For most people, including Christians, rejoicing in our sufferings is not easy. A dying person screaming in pain or weeping in loneliness in a hospital bed does not want to be told to be joyful in his suffering; and indeed, he generally shouldn’t be. But Christian ethicist Gilbert Meilaender said, “We should maximize care rather than minimizing suffering, which might include eliminating the sufferer.” Likewise, the authors of Always to Care, Never to Kill in the journal First Things concluded, “Although it may sometimes appear to be an act of compassion, killing is never a means of caring.” Inspired by Meilaender and the authors of Always to Care, Never to Kill, Stephen Phillips, an Indiana professor and physician once thoughtfully suggested that sometimes, true care is holding someone’s hand and suffering right alongside him. It is not taking his life or suggesting that he take his own.

Freedom of choice

Others in favor of euthanasia and PAS cite personal autonomy and freedom of choice. Everyone, they argue, has a right to die when and how they choose, and in fact, human dignity includes this. But consider the words of Job: “A person’s days are determined; you have decreed the number of his months and have set limits he cannot exceed” (Job 14:5). Euthanasia and PAS “assert a desire to be infinite” and reject a dependence on God, the author of life and controller of death.

Withholding treatment: A morally relevant distinction

Advocates would insist that there is no relevant difference between euthanasia or PAS and withholding life-saving treatment from a dying individual. They claim that since withholding medical treatment can be permissible, euthanasia or PAS must also be permissible, because  the end result, the death of a person, is the same in either situation. Therefore, there must be no difference between any of these actions. This, however, is simply not the case.

Allowing to die involves withholding treatment without an intent to cause death. This is a form of beneficence, or preventing harm to a person. Examples might include removing a ventilator from a grandmother with no hope of recovery, or choosing to refrain from potentially fruitless chemotherapy. The authors of Always to Care, Never to Kill explain it like this: “It is permitted to refuse or withhold medical treatment in accepting death while we continue to care for the dying. It is never permitted . . . to take any action that is aimed at the death of ourselves or others.”

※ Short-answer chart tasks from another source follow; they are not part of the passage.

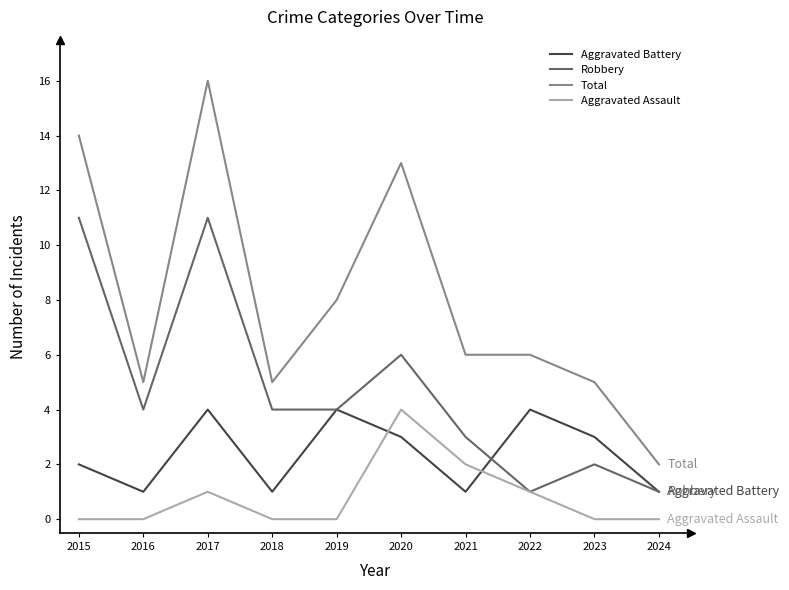

True or false: Total and Aggravated Battery cross at least once.

False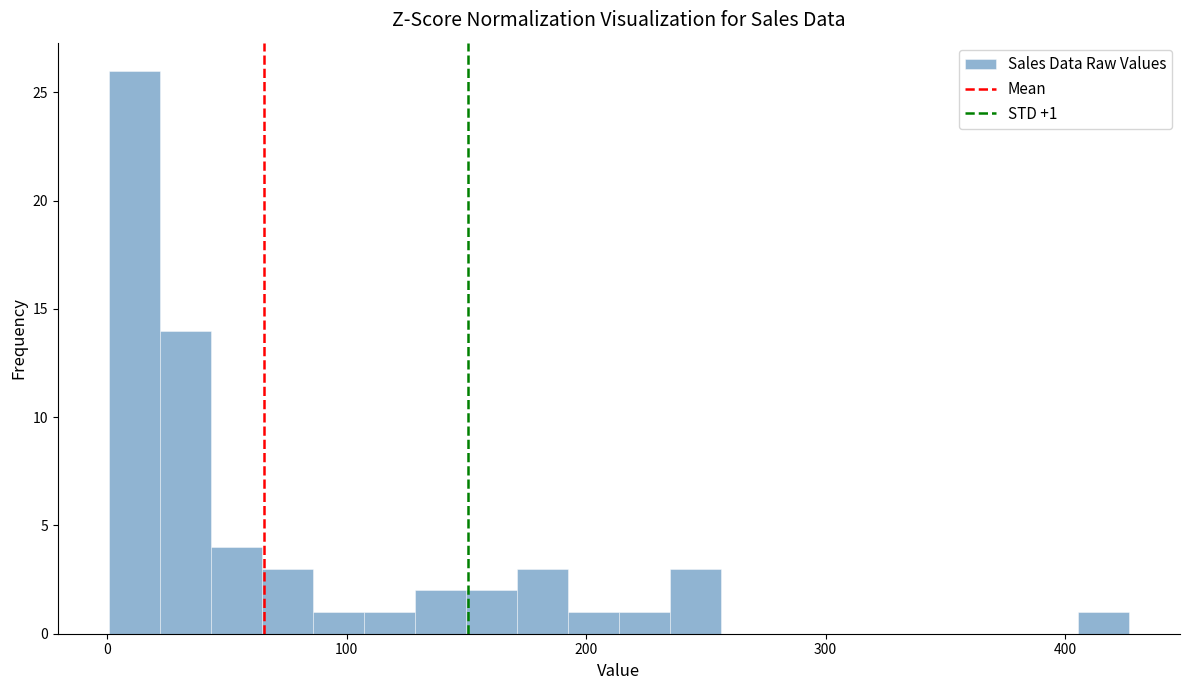

Around what value on the x-axis is the tallest bar? Give the approximate position of its centre, as read against the axis.

10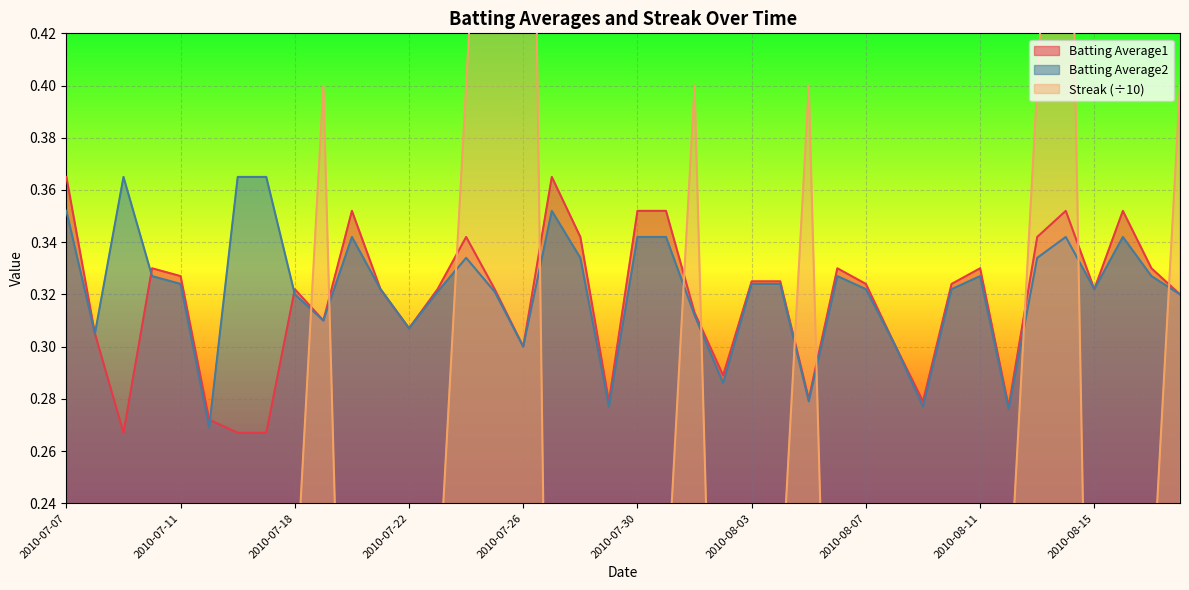

Reading left to right, transcribe all the data shown in this chart.

Batting Average1: 0.4	0.3	0.3	0.3	0.3	0.3	0.3	0.3	0.3	0.3	0.4	0.3	0.3	0.3	0.3	0.3	0.3	0.4	0.3	0.3	0.4	0.4	0.3	0.3	0.3	0.3	0.3	0.3	0.3	0.3	0.3	0.3	0.3	0.3	0.3	0.4	0.3	0.4	0.3	0.3
Batting Average2: 0.4	0.3	0.4	0.3	0.3	0.3	0.4	0.4	0.3	0.3	0.3	0.3	0.3	0.3	0.3	0.3	0.3	0.4	0.3	0.3	0.3	0.3	0.3	0.3	0.3	0.3	0.3	0.3	0.3	0.3	0.3	0.3	0.3	0.3	0.3	0.3	0.3	0.3	0.3	0.3
Streak: 0.2	0.0	0.0	0.0	0.2	0.0	0.0	0.0	0.2	0.4	0.0	0.2	0.0	0.2	0.4	0.6	0.8	0.0	0.0	0.0	0.0	0.2	0.4	0.0	0.0	0.2	0.4	0.0	0.0	0.0	0.2	0.0	0.0	0.2	0.4	0.6	0.0	0.0	0.2	0.4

God commands, “You must not murder” (Ex. 20:13). Jesus also commands us, “love your neighbor as yourself” (Mark 12:31). Allowing someone to die by withholding treatment may combine these two sentiments, because the intention is to care for a person in the best way possible, rather than to cause death. The morally relevant distinction between euthanasia or PAS and allowing someone to die involves intention and benevolent care.

Enemies of dignity

“So God created human beings in his own image. In the image of God he created them; male and female he created them” (Gen. 1:27). Human beings are created in the Imago Dei—the Image of God. This alone gives us inherent dignity and a value to our lives. At some point, determining that our lives are not worth living fundamentally rejects this dignity.

Euthanasia has been legal in Belgium since 2002. Thousands of individuals in this country alone are euthanized each year. Countries like Belgium, the Netherlands, Luxemburg, and others are perfect examples of how opening the door to voluntary euthanasia leads directly to the practice of non-voluntary euthanasia, which is the killing of sick individuals who are incapable of consent, and even involuntary euthanasia, which is the killing of sick individuals against their will. These practices, although abhorrent, become normalized when a society deems certain lives not worth living.

Euthanasia and PAS reject the inherent dignity that God has given human beings. Participants seek to eliminate suffering, but they instead eliminate the objective value of life. Although the Bible does not speak to either euthanasia or PAS directly, Christian thought demands a critical and biblically-based approach to the subject. The value of human life in all its forms and at all stages is the central theme of the gospel, for it is the very purpose of Christ’s birth, death, and resurrection. To fail to respect human life at any point mocks the very essence of Christ’s mission to humanity.